▶ **Request**
Copy the records below, switching "Displayed" to "Shown" wherever it appears and keeping everything else the same. Leave out the pictures.

▶ **Material for the task**
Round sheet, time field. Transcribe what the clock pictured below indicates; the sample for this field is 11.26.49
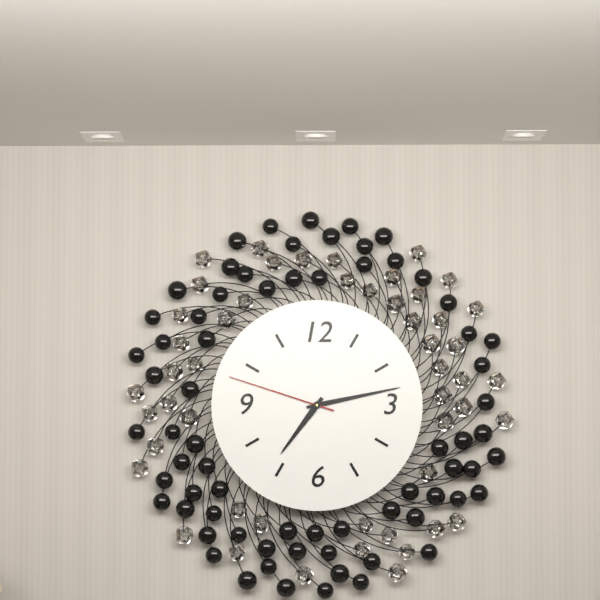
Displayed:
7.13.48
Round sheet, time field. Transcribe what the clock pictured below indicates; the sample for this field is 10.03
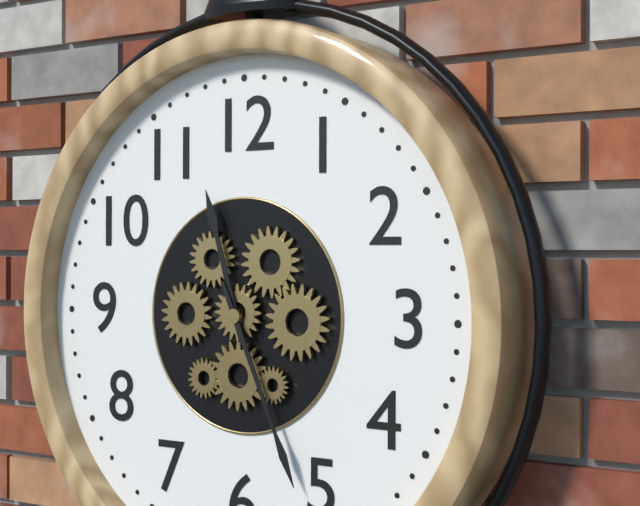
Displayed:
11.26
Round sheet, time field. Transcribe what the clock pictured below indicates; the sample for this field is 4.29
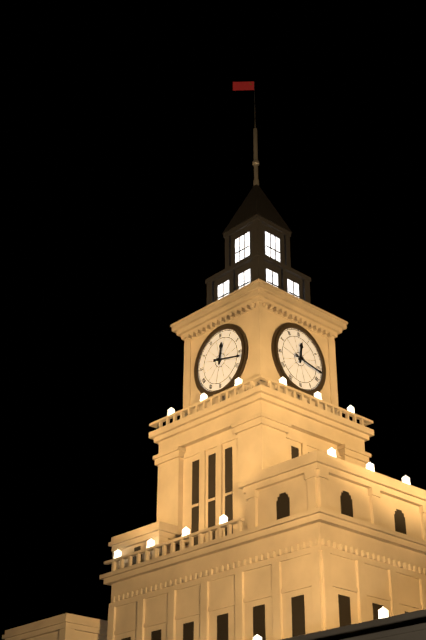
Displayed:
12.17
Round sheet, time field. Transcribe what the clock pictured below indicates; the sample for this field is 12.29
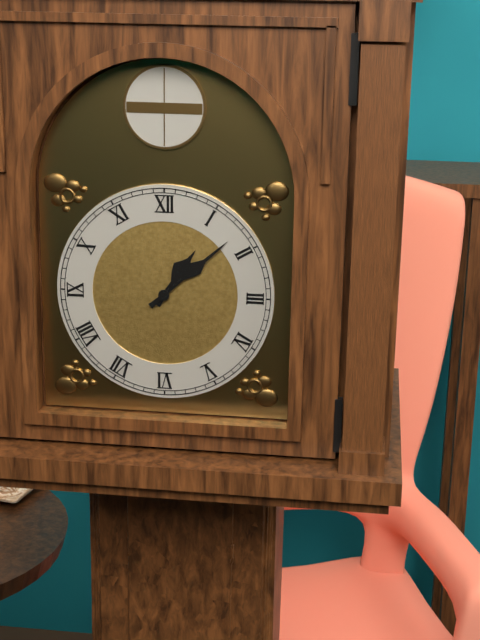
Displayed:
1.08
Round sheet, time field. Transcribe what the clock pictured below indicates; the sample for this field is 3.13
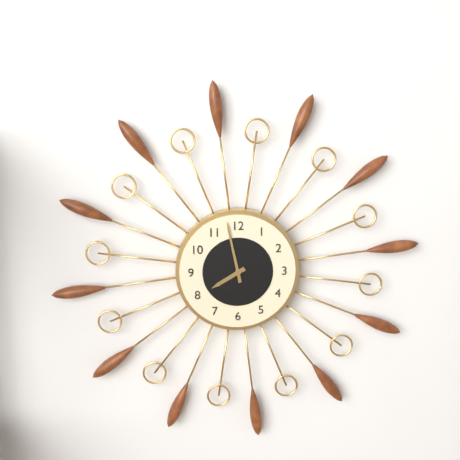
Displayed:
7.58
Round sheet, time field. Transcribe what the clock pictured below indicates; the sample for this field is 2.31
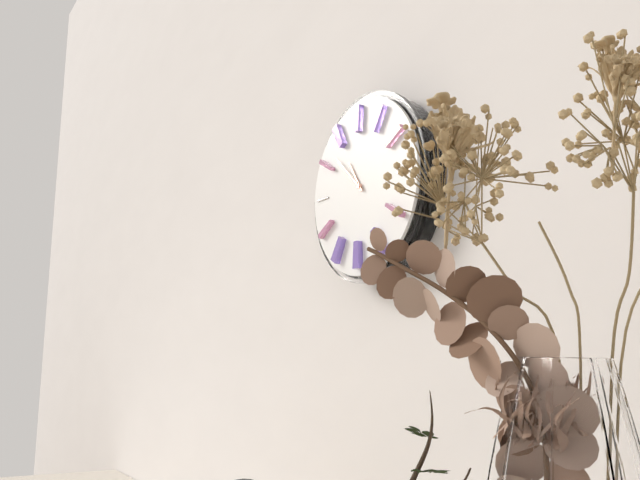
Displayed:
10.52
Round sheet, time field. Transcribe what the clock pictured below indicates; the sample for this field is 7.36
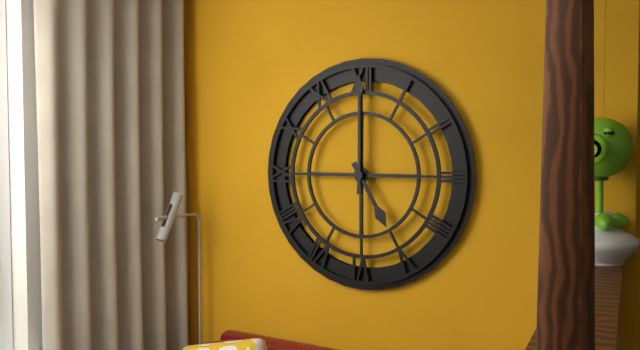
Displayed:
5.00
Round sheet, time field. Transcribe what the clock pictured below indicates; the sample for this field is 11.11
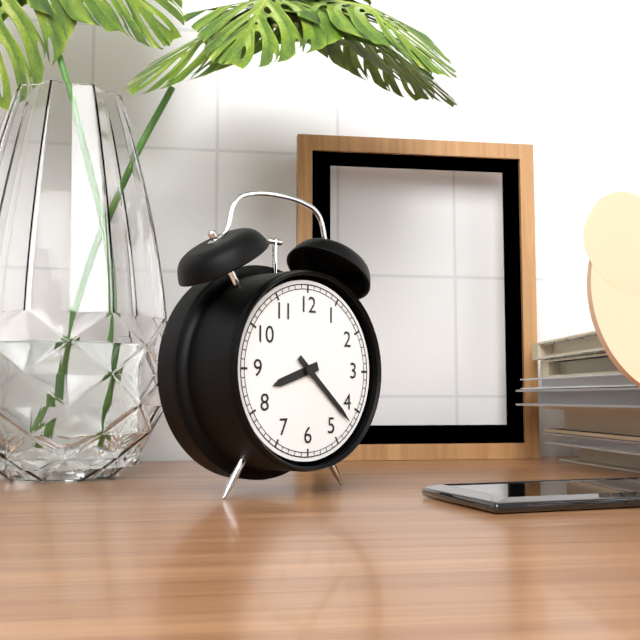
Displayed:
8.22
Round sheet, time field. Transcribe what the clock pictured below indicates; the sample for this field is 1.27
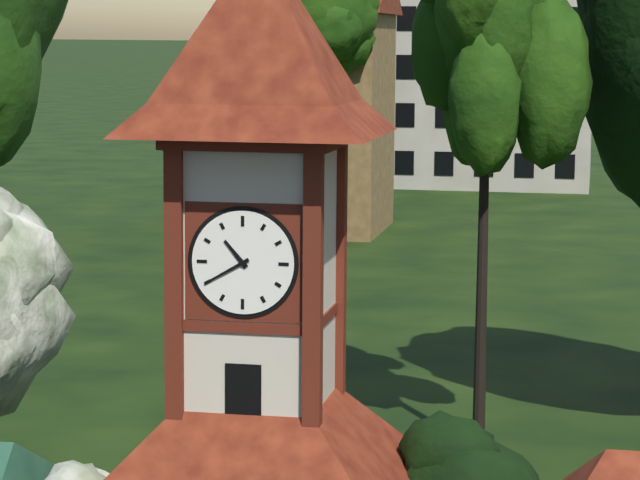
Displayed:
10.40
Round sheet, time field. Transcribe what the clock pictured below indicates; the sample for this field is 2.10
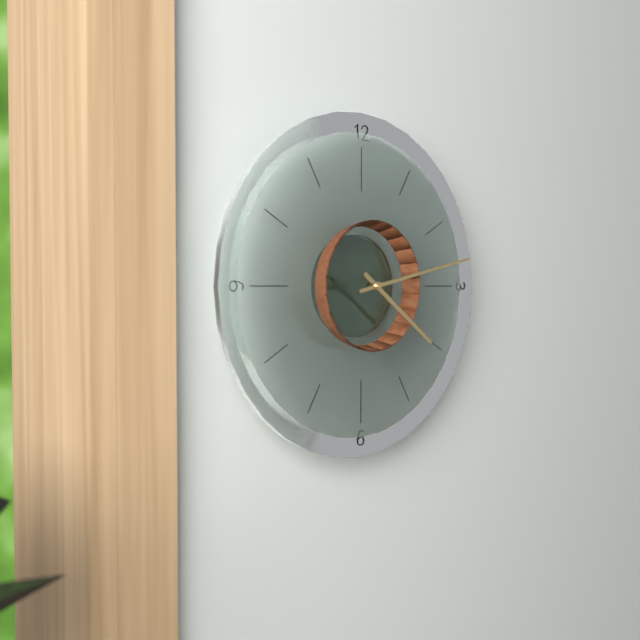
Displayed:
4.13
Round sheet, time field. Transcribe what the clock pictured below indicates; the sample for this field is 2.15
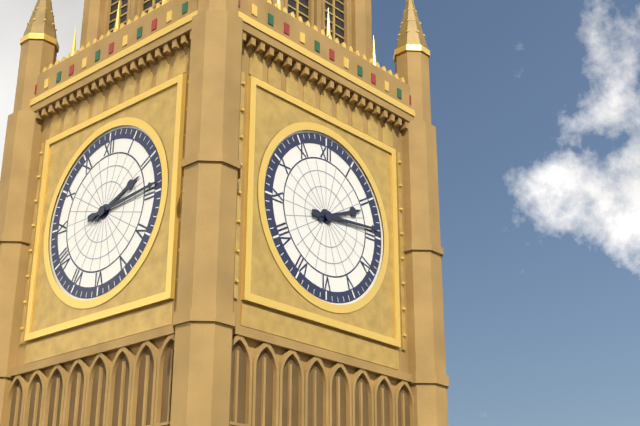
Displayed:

▶ **Finished exercise**
Round sheet, time field. Transcribe what the clock pictured below indicates; the sample for this field is 11.26.49
Shown:
7.13.48
Round sheet, time field. Transcribe what the clock pictured below indicates; the sample for this field is 10.03
Shown:
11.26
Round sheet, time field. Transcribe what the clock pictured below indicates; the sample for this field is 4.29
Shown:
12.17
Round sheet, time field. Transcribe what the clock pictured below indicates; the sample for this field is 12.29
Shown:
1.08
Round sheet, time field. Transcribe what the clock pictured below indicates; the sample for this field is 3.13
Shown:
7.58
Round sheet, time field. Transcribe what the clock pictured below indicates; the sample for this field is 2.31
Shown:
10.52
Round sheet, time field. Transcribe what the clock pictured below indicates; the sample for this field is 7.36
Shown:
5.00
Round sheet, time field. Transcribe what the clock pictured below indicates; the sample for this field is 11.11
Shown:
8.22
Round sheet, time field. Transcribe what the clock pictured below indicates; the sample for this field is 1.27
Shown:
10.40
Round sheet, time field. Transcribe what the clock pictured below indicates; the sample for this field is 2.10
Shown:
4.13
Round sheet, time field. Transcribe what the clock pictured below indicates; the sample for this field is 2.15
Shown:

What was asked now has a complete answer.